Monthly Archives: July 2011

If Walls Could Talk

In recent days, I have become a professional at packing, taping, and stacking boxes. I had been feeling really smug about my packing efficiency quotient (PEQ), but then I started packing up the kitchen. Dishes are a real pain, you guys. All the wrapping. And pots are no picnic either, mostly because of the handles. They’re so pointy and poke-y and unbendable.

It’s been hard, too, to pack with the kids around, so most of the packing has been taking place at night. Except when Benjamin got out a suitcase one busy morning last week and started stuffing his clothes into it.

“What are you doing?” I asked.

“Packing up my clothes so we can move to the new house, Mama!”

“Good job! Except we don’t need to pack up your clothes yet, because we’re not going for another week or so.”

“But I’m so excited to live there!”

“Me too, sweetie!”

“But…Mama? I think our old house is going to really miss us.”

“So you think that the house has feelings like we do, and it will feel sad when we’re not here anymore?”

“Yeah. I think it’s going to feel really, really sad.”

I know what he means. I was going to explain to him that houses aren’t living things with feelings, but I didn’t. Because when I was a little girl, I felt exactly the same way. I remember riding in the back of my parents’ car as they drove it to the dealership to trade it in, lying on the seat, tightly hugging the upholstery (this was, of course, before seat belt laws). As though I was bidding farewell to a dear loved one, tears streamed down my cheeks as I whispered, “We loved you, car. Thank you, car. I’ll miss you, car. You were a good, good car.”

Such a little drama queen! Now we know where Ellie gets it.

Anyway, I told him that story, and I added that even though I was sad to leave our old car, we got a nice new car that was great, and that the old car ended up taking care of another family. I said that our house was going to take care of some new people, too.

“So the house won’t be lonely,” I said, “because there will be new people here to keep it company. Does that make you feel better?”

“No, it doesn’t. Because it will still miss us.”

Again, I couldn’t argue, even though I’m a “grown-up” now and should “know better.” Sure, I could’ve explained that he was simply projecting his own feelings on the house as a convenient way to avoid difficult emotions, blah blah blah. But he’s five, and also, I’m not entirely convinced myself that the house won’t miss us.

So I said that we could do things like drive by the house and wave, and open the window and yell, “I miss you, house!” I said we could talk about the house any time, and that he could have some pictures of the house in his new room.

### Material provided
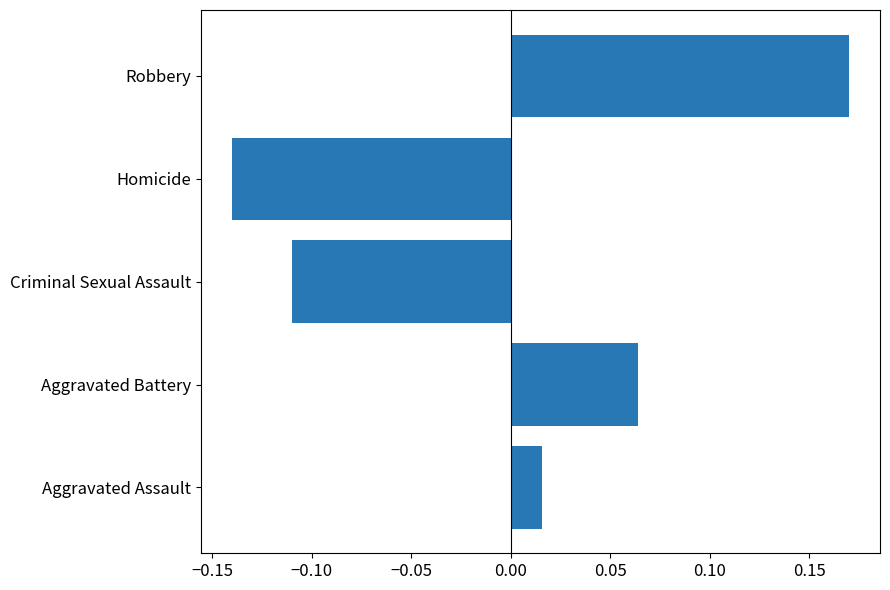

What is the change in value from Aggravated Battery to Robbery?

+0.1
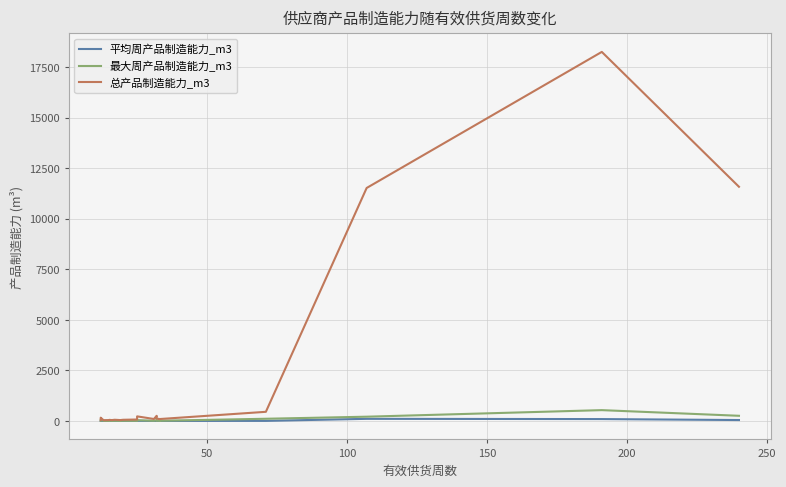

What is the average value of the 最大周产品制造能力_m3 series?

71.3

### Task details
According to the post "If Walls Could Talk," what makes pots difficult to pack?

### Exercise response
Their handles, which are pointy, poke-y and unbendable.